Nuvo: Neural UV Mapping for Unruly 3D Representations
Project Page: https://pratulsrinivasan.github.io/nuvo/
Nuvo introduces a novel UV mapping method optimized for complex geometries produced by advanced 3D reconstruction and generation techniques. It overcomes the limitations of traditional UV mapping algorithms by employing a neural field to create continuous, well-behaved UV mappings. This approach is specifically tailored to only the visible points in a scene, ensuring that the mappings are valid and detailed. Nuvo enables editable UV mappings that accurately represent intricate appearances, making it a significant advancement in 3D rendering and modeling.
🧨 Benchmarking LLMs in the Wild
Project Page: https://chat.lmsys.org/
Chatbot Arena allows you to question any two language models and then vote for the better one. Using over 100k+ crowd-sourced votes, it computes an Elo rating for each model. Additionally, models are ranked using this rating and two other benchmarks on a public leaderboard. This is a great initiative to see in real-time where various LLMs rank against each other.

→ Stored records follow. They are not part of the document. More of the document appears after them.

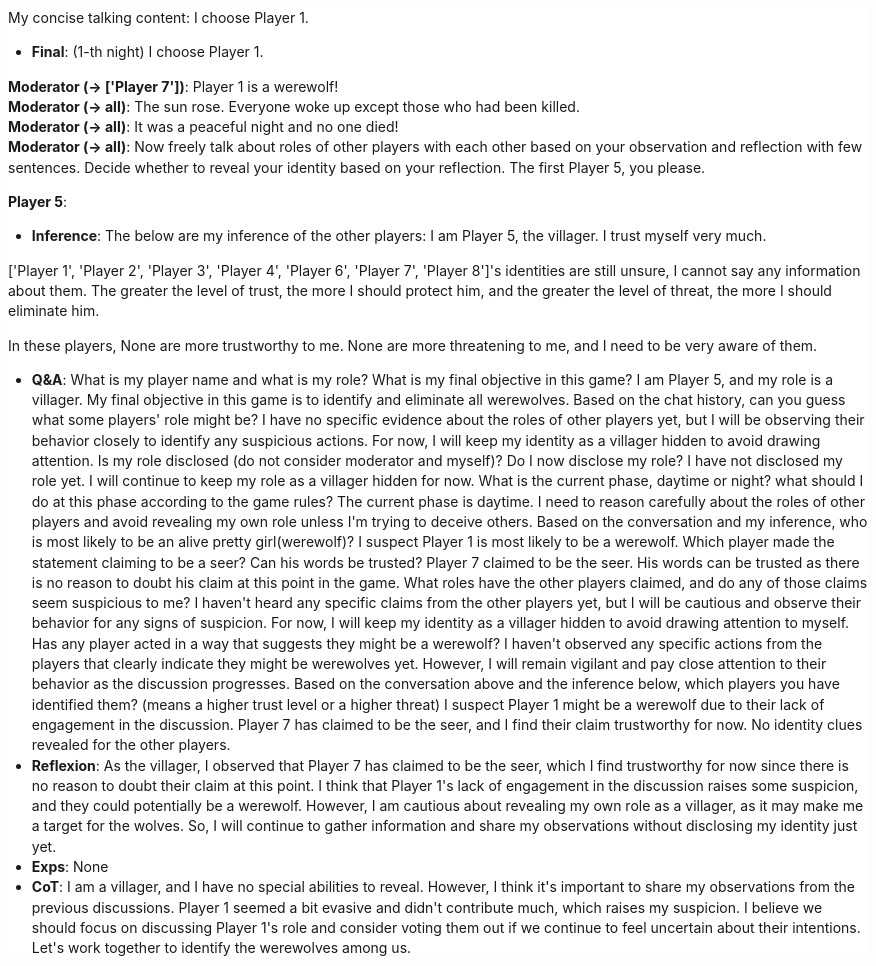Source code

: My concise talking content: I choose Player 1.  

- **Final**: (1-th night) I choose Player 1.  

**Moderator (-> ['Player 7'])**: Player 1 is a werewolf!  
**Moderator (-> all)**: The sun rose. Everyone woke up except those who had been killed.  
**Moderator (-> all)**: It was a peaceful night and no one died!  
**Moderator (-> all)**: Now freely talk about roles of other players with each other based on your observation and reflection with few sentences. Decide whether to reveal your identity based on your reflection. The first Player 5, you please.
  
**Player 5**:  
- **Inference**: 
The below are my inference of the other players:
I am Player 5, the villager. I trust myself very much.


['Player 1', 'Player 2', 'Player 3', 'Player 4', 'Player 6', 'Player 7', 'Player 8']'s identities are still unsure, I cannot say any information about them.
The greater the level of trust, the more I should protect him, and the greater the level of threat, the more I should eliminate him.

In these players, None are more trustworthy to me. None are more threatening to me, and I need to be very aware of them.  
- **Q&A**: What is my player name and what is my role? What is my final objective in this game? I am Player 5, and my role is a villager. My final objective in this game is to identify and eliminate all werewolves.
Based on the chat history, can you guess what some players' role might be? I have no specific evidence about the roles of other players yet, but I will be observing their behavior closely to identify any suspicious actions. For now, I will keep my identity as a villager hidden to avoid drawing attention.
Is my role disclosed (do not consider moderator and myself)? Do I now disclose my role? I have not disclosed my role yet. I will continue to keep my role as a villager hidden for now.
What is the current phase, daytime or night? what should I do at this phase according to the game rules? The current phase is daytime. I need to reason carefully about the roles of other players and avoid revealing my own role unless I'm trying to deceive others.
Based on the conversation and my inference, who is most likely to be an alive pretty girl(werewolf)? I suspect Player 1 is most likely to be a werewolf.
Which player made the statement claiming to be a seer? Can his words be trusted? Player 7 claimed to be the seer. His words can be trusted as there is no reason to doubt his claim at this point in the game.
What roles have the other players claimed, and do any of those claims seem suspicious to me? I haven't heard any specific claims from the other players yet, but I will be cautious and observe their behavior for any signs of suspicion. For now, I will keep my identity as a villager hidden to avoid drawing attention to myself.
Has any player acted in a way that suggests they might be a werewolf? I haven't observed any specific actions from the players that clearly indicate they might be werewolves yet. However, I will remain vigilant and pay close attention to their behavior as the discussion progresses.
Based on the conversation above and the inference below, which players you have identified them? (means a higher trust level or a higher threat) I suspect Player 1 might be a werewolf due to their lack of engagement in the discussion. Player 7 has claimed to be the seer, and I find their claim trustworthy for now. No identity clues revealed for the other players.  
- **Reflexion**: As the villager, I observed that Player 7 has claimed to be the seer, which I find trustworthy for now since there is no reason to doubt their claim at this point. I think that Player 1's lack of engagement in the discussion raises some suspicion, and they could potentially be a werewolf. However, I am cautious about revealing my own role as a villager, as it may make me a target for the wolves. So, I will continue to gather information and share my observations without disclosing my identity just yet.  
- **Exps**: None  
- **CoT**: I am a villager, and I have no special abilities to reveal. However, I think it's important to share my observations from the previous discussions. Player 1 seemed a bit evasive and didn't contribute much, which raises my suspicion. I believe we should focus on discussing Player 1's role and consider voting them out if we continue to feel uncertain about their intentions. Let's work together to identify the werewolves among us.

Injecting the 3D World into LLMs
Paper: https://arxiv.org/abs/2307.12981
The paper introduces 3D-LLMs, a new model category that integrates the 3D physical world with large language models. Unlike traditional LLMs and VLMs, 3D LLMs can process 3D point clouds and their features, enabling them to perform a wide range of 3D-related tasks like captioning, 3D question answering, and 3D-assisted dialogue. The paper also presents a method for collecting over 300k 3D-language data using novel prompting mechanisms. These models are trained using 2D VLMs as backbones and a 3D feature extractor, enhanced by a 3D localization mechanism for better capturing spatial information. Experiments demonstrate that 3D-LLMs significantly outperform existing models in tasks like 3D captioning and 3D-assisted dialogue, pushing the boundaries of what LLMs can achieve.

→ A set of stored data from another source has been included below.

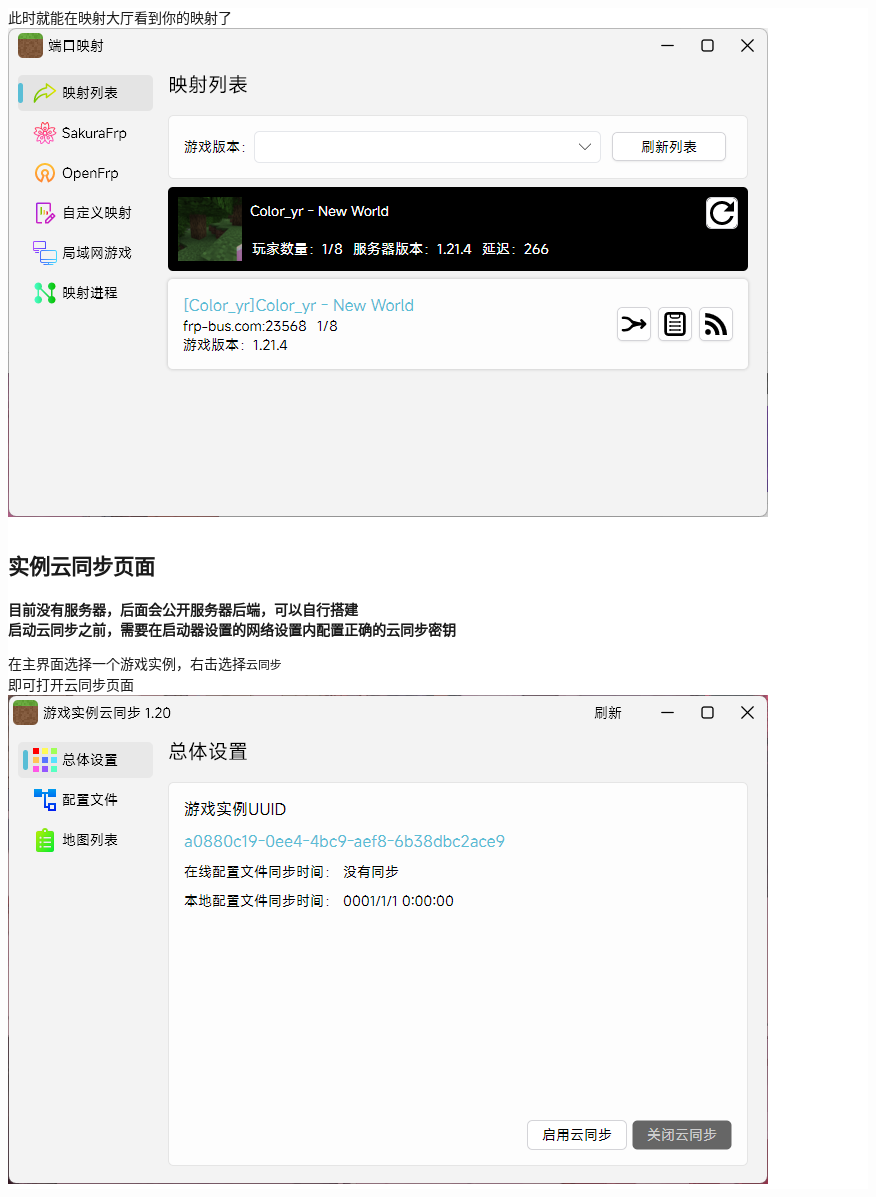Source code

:此时就能在映射大厅看到你的映射了  
![](0120.png)  

## 实例云同步页面

**目前没有服务器，后面会公开服务器后端，可以自行搭建**  
**启动云同步之前，需要在启动器设置的网络设置内配置正确的云同步密钥** 

在主界面选择一个游戏实例，右击选择`云同步`  
即可打开云同步页面  
![](0121.png)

LLM360: Towards Fully Transparent Open-Source LLMs
Paper: https://arxiv.org/abs/2312.06550
The authors of this paper advocate for enhancing transparency in the development of large language models (LLM) by promoting the open-sourcing of detailed training processes. They address challenges in LLM research, such as data provenance, reproducibility, and collaboration barriers. LLM360 introduces fully transparent, open-sourced LLMs like AMBER and CRYSTAL CODER, complete with training materials and analyses. This initiative marks an important step towards fostering innovation and replicability in LLM research by emphasizing complete openness, from model weights to training code.

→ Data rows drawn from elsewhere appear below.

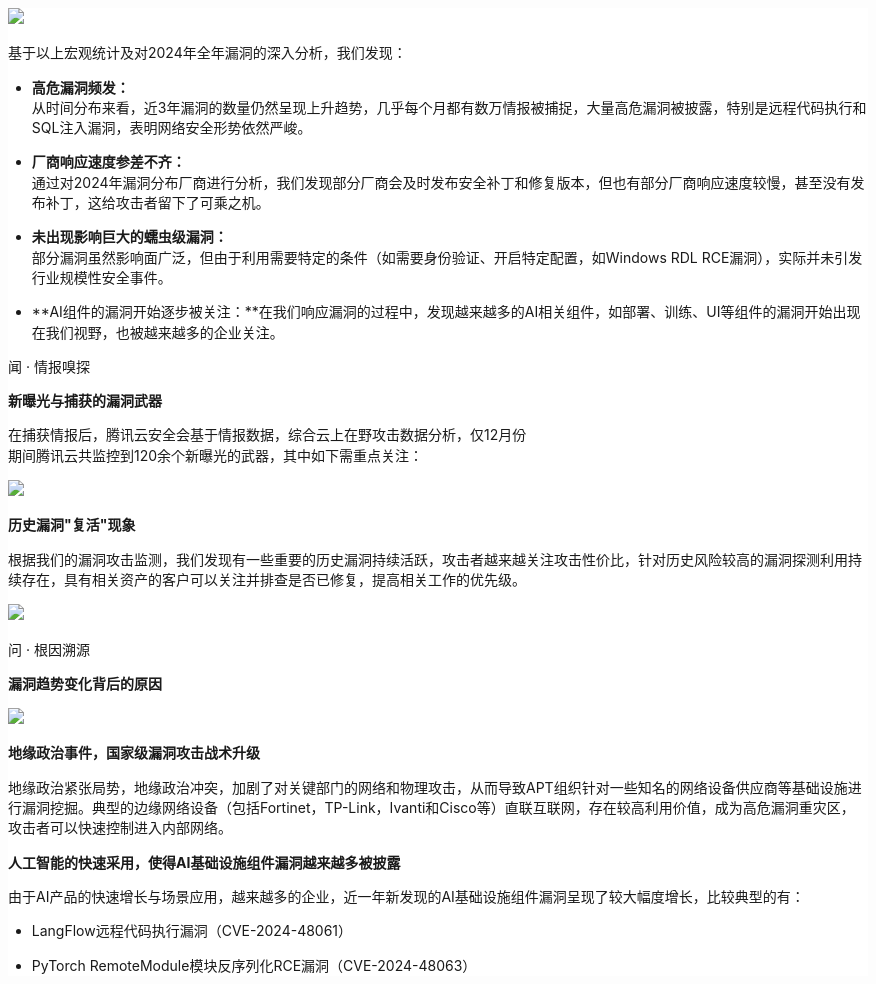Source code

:   
![](https://mmbiz.qpic.cn/mmbiz_jpg/OJbMFMZkdenqxMPJOMrVxMIDOYjfbm6dnpKFZrvtcLd2qmTZKib8Fyic9ukNnAu7tSOHsjicZhAtXtbjSleGgkwmQ/640?wx_fmt=jpeg&from=appmsg "")  
  
  
基于以上宏观统计及对2024年全年漏洞的深入分析，我们发现：  
  
- **高危漏洞频发：**  
从时间分布来看，近3年漏洞的数量仍然呈现上升趋势，几乎每个月都有数万情报被捕捉，大量高危漏洞被披露，特别是远程代码执行和SQL注入漏洞，表明网络安全形势依然严峻。  
  
- **厂商响应速度参差不齐：**  
通过对2024年漏洞分布厂商进行分析，我们发现部分厂商会及时发布安全补丁和修复版本，但也有部分厂商响应速度较慢，甚至没有发布补丁，这给攻击者留下了可乘之机。  
  
- **未出现影响巨大的蠕虫级漏洞：**  
部分漏洞虽然影响面广泛，但由于利用需要特定的条件（如需要身份验证、开启特定配置，如Windows RDL RCE漏洞），实际并未引发行业规模性安全事件。  
  
- **AI组件的漏洞开始逐步被关注：**在我们响应漏洞的过程中，发现越来越多的AI相关组件，如部署、训练、UI等组件的漏洞开始出现在我们视野，也被越来越多的企业关注。  
  
  
闻 · 情报嗅探  
  
  
  
**新曝光与捕获的漏洞武器**  
  
  
 在捕获情报后，腾讯云安全会基于情报数据，综合云上在野攻击数据分析，仅12月份  
期间腾讯云共监控到120余个新曝光的武器，其中如下需重点关注：  
  
  
![](https://mmbiz.qpic.cn/mmbiz_jpg/OJbMFMZkdenqxMPJOMrVxMIDOYjfbm6dqy1xV06Gxdxqzan87ia3ATJb4Iicu4fLkT7nvdjNplMHu04c8UPO34EQ/640?wx_fmt=jpeg&from=appmsg "")  
  
  
**历史漏洞"复活"现象**  
  
  
 根据我们的漏洞攻击监测，我们发现有一些重要的历史漏洞持续活跃，攻击者越来越关注攻击性价比，针对历史风险较高的漏洞探测利用持续存在，具有相关资产的客户可以关注并排查是否已修复，提高相关工作的优先级。  
  
  
![](https://mmbiz.qpic.cn/mmbiz_jpg/OJbMFMZkdenqxMPJOMrVxMIDOYjfbm6d8RvZfBp15ZHIxoZ0qYgf8ZrYnNgX1CvIjLUCiaQMGenSb66u1zoTxrQ/640?wx_fmt=jpeg&from=appmsg "")  
  
  
问 · 根因溯源  
  
  
  
**漏洞趋势变化背后的原因**  
  
  
![](https://mmbiz.qpic.cn/mmbiz_png/OJbMFMZkdelvjfVyBibrobxdSB8OGoY1KngYCNQHYv6EUZdJ5EGzHGRCkvxOYbXrWhq0VQAzia077icIw5LSicJwGw/640?wx_fmt=png&from=appmsg "")  
  
  
**地缘政治事件，国家级漏洞攻击战术升级**  
  
  
 地缘政治紧张局势，地缘政治冲突，加剧了对关键部门的网络和物理攻击，从而导致APT组织针对一些知名的网络设备供应商等基础设施进行漏洞挖掘。典型的边缘网络设备（包括Fortinet，TP-Link，Ivanti和Cisco等）直联互联网，存在较高利用价值，成为高危漏洞重灾区，攻击者可以快速控制进入内部网络。  
  
  
**人工智能的快速采用，使得AI基础设施组件漏洞越来越多被披露**  
  
  
 由于AI产品的快速增长与场景应用，越来越多的企业，近一年新发现的AI基础设施组件漏洞呈现了较大幅度增长，比较典型的有：  
  
- LangFlow远程代码执行漏洞（CVE-2024-48061）  
  
- PyTorch RemoteModule模块反序列化RCE漏洞（CVE-2024-48063）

Gemini: Google's Newest Multimodal Model
Technical Report: https://storage.googleapis.com/deepmind-media/gemini/gemini_1_report.pdf
Gemini, Google DeepMind's latest creation, is a multimodal model, meaning it can process and understand various types of information, including text, code, audio, images, and video. It comes in three versions: Gemini Ultra for complex tasks, Gemini Pro for various tasks, and Gemini Nano for on-device tasks. Gemini outperforms* existing models in many benchmarks, demonstrating advanced capabilities in understanding and reasoning across different domains. Check out the technical report for more details.